== SELECTED TEXT ==

# Looking for AR-15, Closest specs to M16A2 Service Rifle.



## AVATAR_2010 (Dec 23, 2010)

Hey everyone, I've been looking for a bare bones AR15 for a few weeks, and I wanted to try here. I need an AR15 that resembles an M16A2 service rifle, nothing fancy. My reason, if you need one is that... I am in the DEP (Delayed Enlistment Program) for the USMC, and I ship out to boot this August, I want to familiarize myself with the weapon, and get some practice in as well. If it is operable, or inoperable I will take it anyway. It will serve as a familiarization tool. I would like it to be in 5.56x45mm NATO "M855 Ball". My MOS is Infantry, I got my contract signed off for 03 a few months back, and I have until August to get to know the weapon. Anything to get ahead in boot camp, and help others out as well. I'm already good with a rifle, but anyone can say that, I've never fired a round out to 500yards.
Yet. 




Take care guys, and have a great weekend!!!


----------



## Yut fisher (Feb 28, 2010)

===
== DATASET CONTENT ==

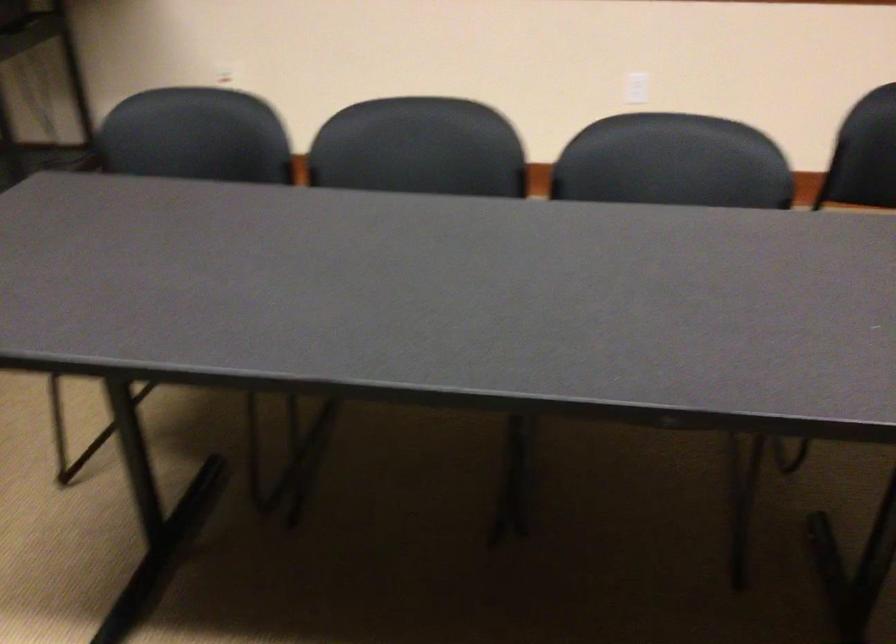
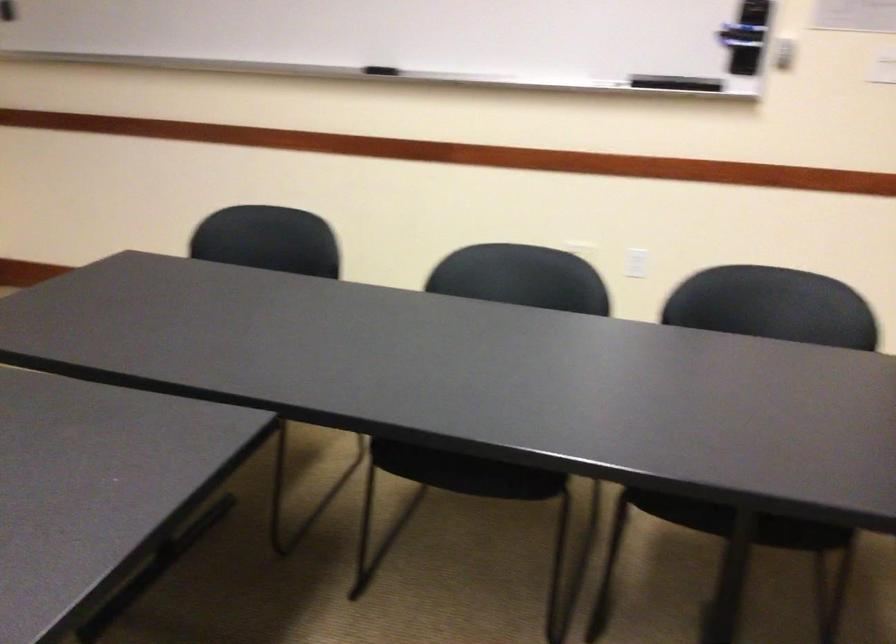
Question: The images are taken continuously from a first-person perspective. In which direction is your viewpoint rotating?

Choices:
 (A) Left
 (B) Right
 (C) Up
 (D) Down

Answer: (B)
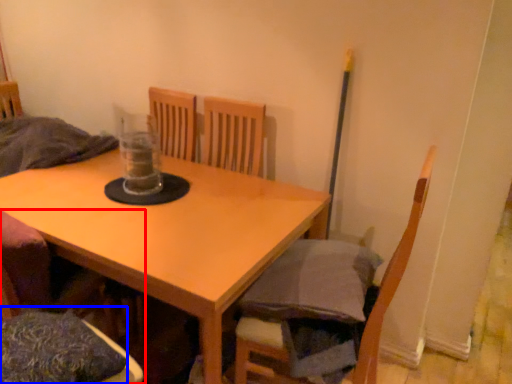
Question: Which object appears farthest to the camera in this image, chair (highlighted by a red box) or pillow (highlighted by a blue box)?

Choices:
 (A) chair
 (B) pillow

Answer: (B)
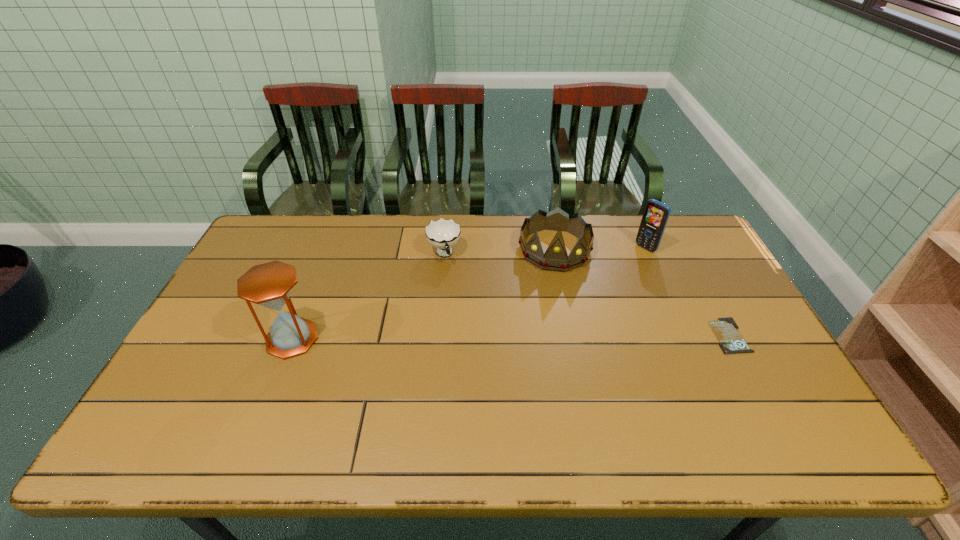
Where is `vacant area that lies between the shortest object and the tiara`? vacant area that lies between the shortest object and the tiara is located at coordinates coord(642,293).

Where is `free spot between the leftmost object and the rightmost object`? This screenshot has width=960, height=540. free spot between the leftmost object and the rightmost object is located at coordinates (511, 337).

The image size is (960, 540). In order to click on vacant area that lies between the fourth object from right to left and the cellular telephone in this screenshot , I will do `click(545, 251)`.

Locate an element on the screen. The width and height of the screenshot is (960, 540). vacant space in between the identity card and the tallest object is located at coordinates (511, 337).

Where is `vacant area that lies between the rightmost object and the third object from left to right`? vacant area that lies between the rightmost object and the third object from left to right is located at coordinates (642, 293).

Where is `vacant space in between the fourth object from left to right and the leftmost object`? vacant space in between the fourth object from left to right and the leftmost object is located at coordinates (468, 293).

This screenshot has height=540, width=960. Find the location of `vacant area that lies between the rightmost object and the hourglass`. vacant area that lies between the rightmost object and the hourglass is located at coordinates (511, 337).

You are a GUI agent. You are given a task and a screenshot of the screen. Output one action in this format:
    pyautogui.click(x=<x>, y=<y>)
    Task: Click on the empty location between the third object from right to left and the cellular telephone
    The width and height of the screenshot is (960, 540).
    Given the screenshot: What is the action you would take?
    pyautogui.click(x=600, y=248)

I want to click on free space between the rightmost object and the fourth object from left to right, so click(687, 292).

I want to click on empty location between the tiara and the cup, so click(x=499, y=252).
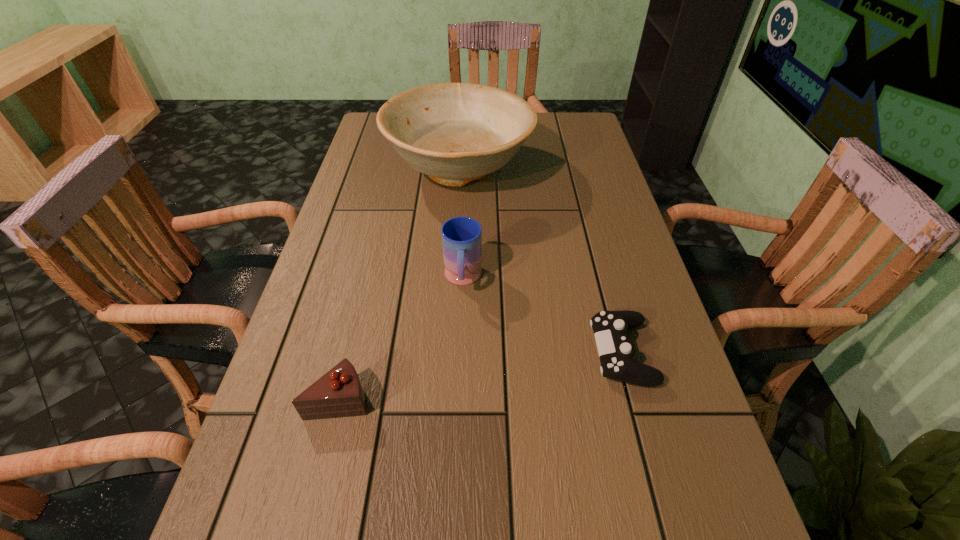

===

PROBLEM SET -
**a.** According to the AR-15 thread, what cartridge does the poster want the rifle to use?
**b.** Write out the part of the AR-15 thread from "Hey everyone, I've" up to and including "a great weekend!!!".
**c.** Extend the AR-15 thread past the point where it stops.

ANSWERS BY ITEM -
**a.** 5.56x45mm NATO "M855 Ball".

**b.**
Hey everyone, I've been looking for a bare bones AR15 for a few weeks, and I wanted to try here. I need an AR15 that resembles an M16A2 service rifle, nothing fancy. My reason, if you need one is that... I am in the DEP (Delayed Enlistment Program) for the USMC, and I ship out to boot this August, I want to familiarize myself with the weapon, and get some practice in as well. If it is operable, or inoperable I will take it anyway. It will serve as a familiarization tool. I would like it to be in 5.56x45mm NATO "M855 Ball". My MOS is Infantry, I got my contract signed off for 03 a few months back, and I have until August to get to know the weapon. Anything to get ahead in boot camp, and help others out as well. I'm already good with a rifle, but anyone can say that, I've never fired a round out to 500yards.
Yet. 




Take care guys, and have a great weekend!!!

**c.**
*Usmc*

As for the rifle, you will have plenty of time to "become familiar" with her during your stay. Take the time now to work on your PFT.

Lucky for you the depots recently got the M16A4 service rifle. It is extremely accurate, listen to your coach when you get to the range and you will be fine. Do as they say and utilize your snap in time, don't screw off no matter how dumb you think it is. Snapping in is where shooters make their money. 

You may be a "good" shooter now but forget everything you've learned and they will make you better. 

In case you were wondering what the view from 500Y looks like here it is:


----------



## BBob (Sep 27, 2007)

Good Advice has already been given....Between Boot Camp and SOI you will become very familiar with your rifle. 

Work on the PT!!!! 

BTW, USMC retired, and my youngest is at SOI currently.


----------



## AVATAR_2010 (Dec 23, 2010)

Thanks guys, yes. I have been working on PT, and well. That's just about what I do. I work, and PT. Sometimes, days like today, I just wake up tired. 

thanks again, Yut Fisher, and BBob!


----------



## maizeandblue (Jun 27, 2008)

Avatar 2010 you don't know tired yet. Like they said PT, PT, PT, and some more PT. The AR platform is not complicated and you will only be allowed to take it down so far anyway. Good luck to you. Remember, when it seems it can't get any better, hold your head up keep moving forward and from there it will get better and maybe even easier. '03' baby the rest is just support.
USMC E5/SGT 0341


----------



## maizeandblue (Jun 27, 2008)

Yut Fisher is that Stone Bay?


----------



## ACTIONJACKSON (May 6, 2010)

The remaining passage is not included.